Of all these drugs, Indiplon would compete directly against Sonata, which is also a short-acting sleeping pill, said Aileen Salares, analyst for Leerink Swann.
But the short-acting niche element to Indiplon is unlikely to make it a big seller, analysts say. Salares and another analyst, Jon LeCroy of Natixis Bleichroeder, believe that annual sales will peak at $150 million.
But the FDA decision could have a big impact on Neurocrine Biosciences, which has no other products on the market.
"The stock should move five bucks either way, depending on the outcome [of the FDA decision,]" said LeCroy. Neurocrine shares were trading at $10.11 a share in midday trade on Wednesday.
Neurocrine had tried to get Indiplon approved for the longer-acting dose, but the FDA shot down that effort in May of 2006. This caused the Neurocrine's stock to plunge, and prompted its Big Pharma partner Pfizer Inc. (Charts, Fortune 500) to sever its partnership to promote the drug.

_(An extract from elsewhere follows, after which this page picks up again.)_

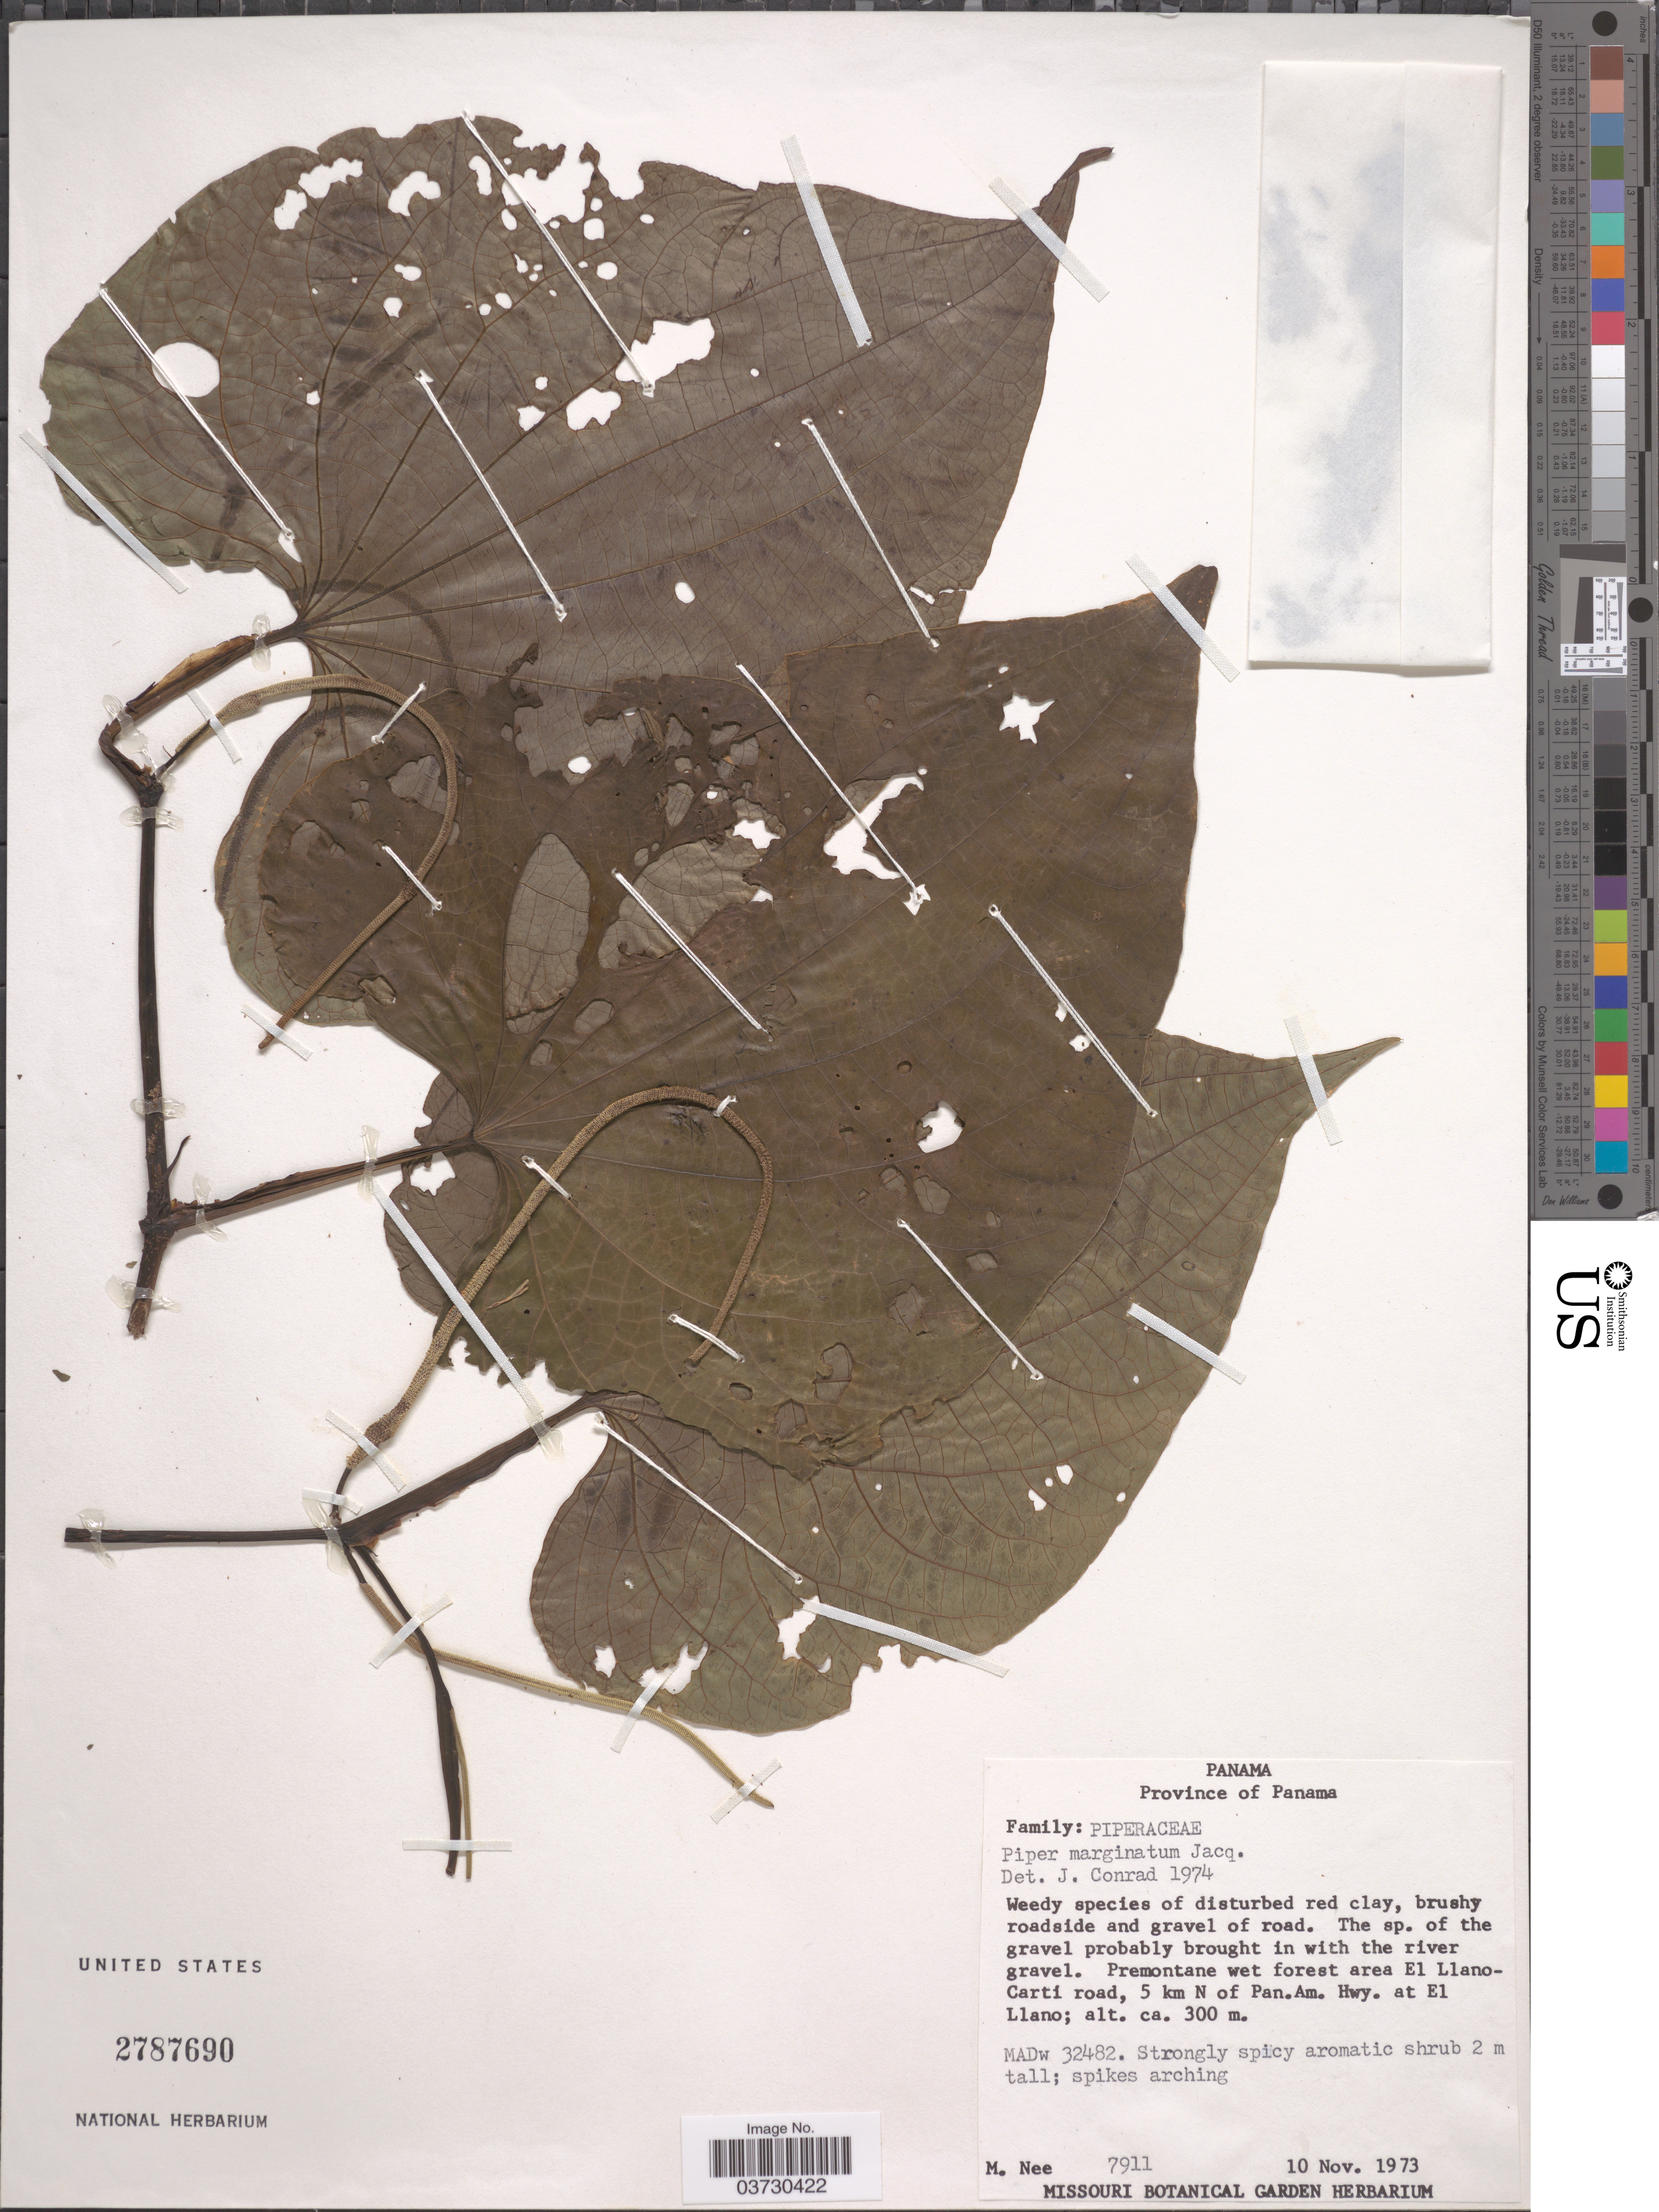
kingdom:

As for the shorter-acting version of Indiplon, the FDA asked that Neurocrine provide more data about the drug. The FDA decision on Indiplon will be based on this additional data.
Neurocrine's stock activity has been wildly volatile in 2007. Indiplon's rocky road with the FDA has created consternation among investors, says Salares of Leerink Swann.
"We're cautious on this because of the checkered history of Indiplon," said Salares. "The upside is muted, because everyone is concerned about the prospects about the drug and that seems to be the overriding concern. They need a strong partner in order to develop the market."
There don't seem to be any takers from Big Pharma at the moment, said Salares.